##### RECORDS FOR PROCESSING

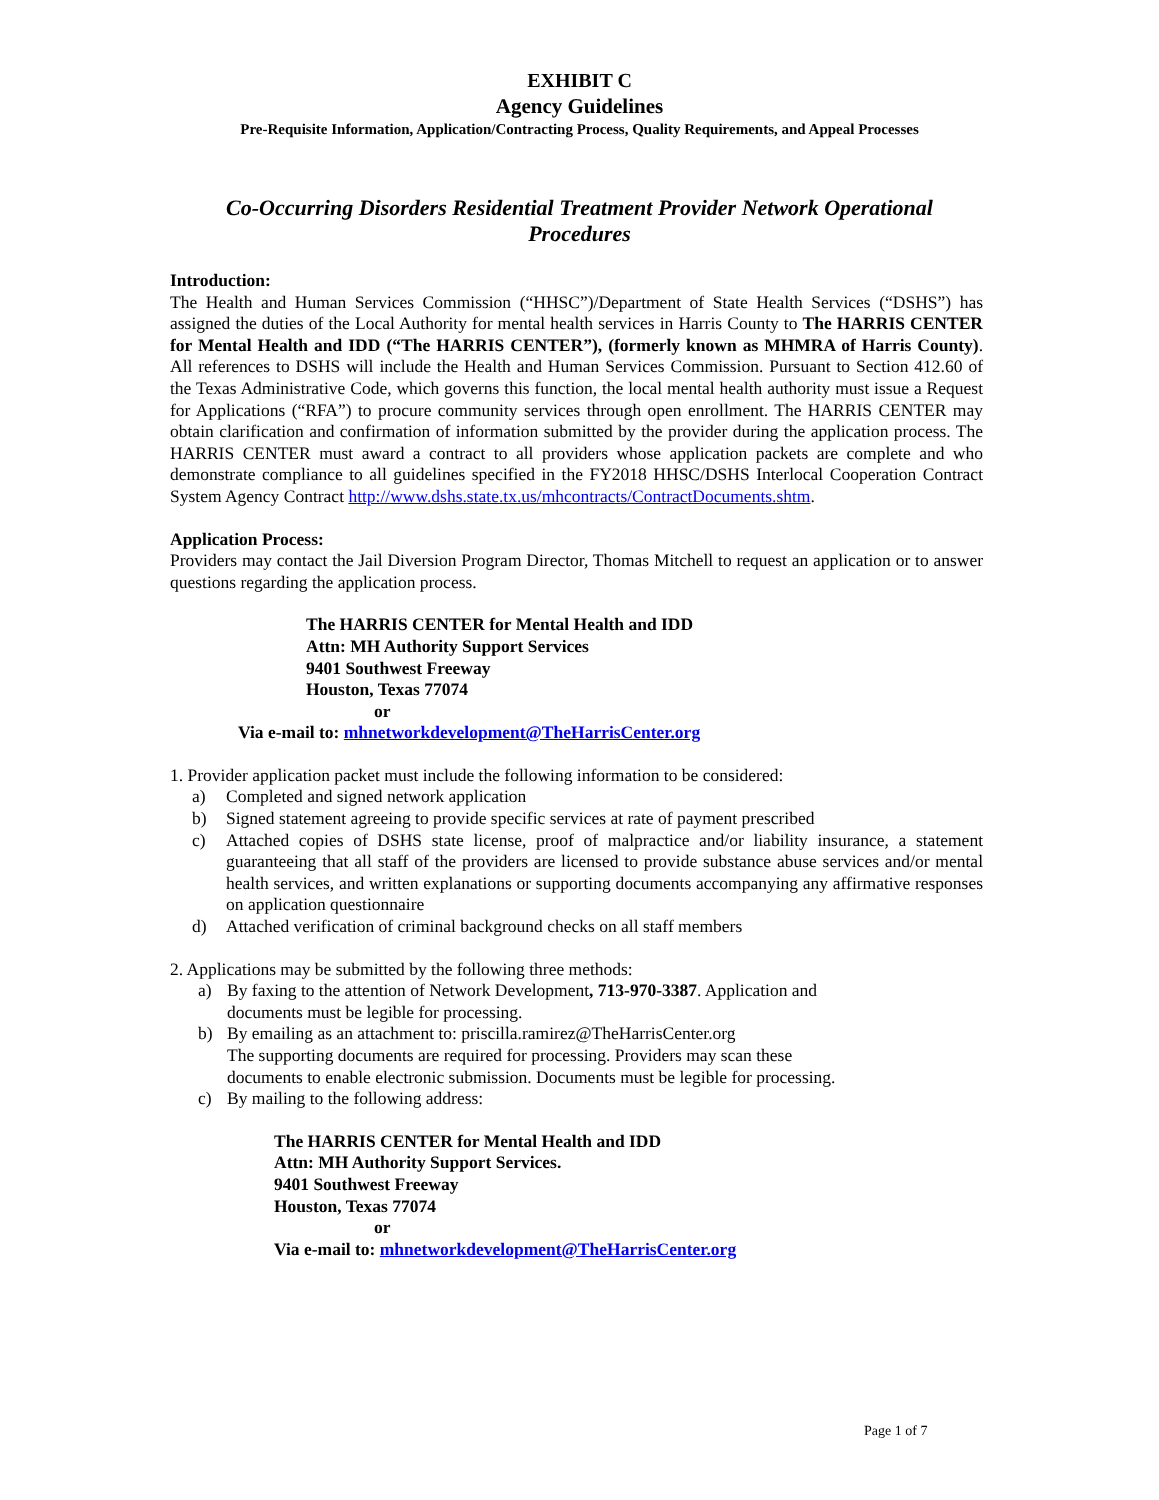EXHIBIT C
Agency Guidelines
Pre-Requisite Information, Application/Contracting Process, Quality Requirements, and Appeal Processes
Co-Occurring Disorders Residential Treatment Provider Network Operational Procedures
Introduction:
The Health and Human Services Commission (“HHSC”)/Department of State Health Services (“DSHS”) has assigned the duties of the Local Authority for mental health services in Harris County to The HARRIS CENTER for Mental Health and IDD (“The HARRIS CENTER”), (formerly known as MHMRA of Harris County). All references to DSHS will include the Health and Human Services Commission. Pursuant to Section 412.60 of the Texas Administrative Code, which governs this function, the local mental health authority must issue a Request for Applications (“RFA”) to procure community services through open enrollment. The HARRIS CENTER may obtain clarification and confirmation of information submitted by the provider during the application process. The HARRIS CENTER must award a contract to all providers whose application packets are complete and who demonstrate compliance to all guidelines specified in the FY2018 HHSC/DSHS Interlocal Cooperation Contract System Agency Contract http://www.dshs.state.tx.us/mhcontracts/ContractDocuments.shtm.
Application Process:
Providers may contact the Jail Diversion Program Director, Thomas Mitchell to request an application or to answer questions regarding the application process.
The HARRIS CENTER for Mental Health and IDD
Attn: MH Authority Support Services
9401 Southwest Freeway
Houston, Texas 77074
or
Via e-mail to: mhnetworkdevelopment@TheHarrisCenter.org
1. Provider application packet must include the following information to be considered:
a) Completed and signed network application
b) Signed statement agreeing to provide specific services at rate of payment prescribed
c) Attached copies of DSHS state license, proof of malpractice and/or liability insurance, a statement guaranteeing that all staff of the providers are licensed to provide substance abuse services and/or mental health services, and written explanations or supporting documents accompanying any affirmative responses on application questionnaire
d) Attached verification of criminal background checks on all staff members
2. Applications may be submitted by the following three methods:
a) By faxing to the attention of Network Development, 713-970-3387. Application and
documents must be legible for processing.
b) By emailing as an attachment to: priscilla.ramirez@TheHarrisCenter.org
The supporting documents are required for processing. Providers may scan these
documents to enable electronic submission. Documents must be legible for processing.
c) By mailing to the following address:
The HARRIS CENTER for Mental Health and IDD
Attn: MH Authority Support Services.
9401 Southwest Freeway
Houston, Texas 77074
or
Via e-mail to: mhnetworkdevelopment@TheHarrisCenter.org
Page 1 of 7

##########

Pull every line containing "legible" from the data.

documents must be legible for processing.
documents to enable electronic submission. Documents must be legible for processing.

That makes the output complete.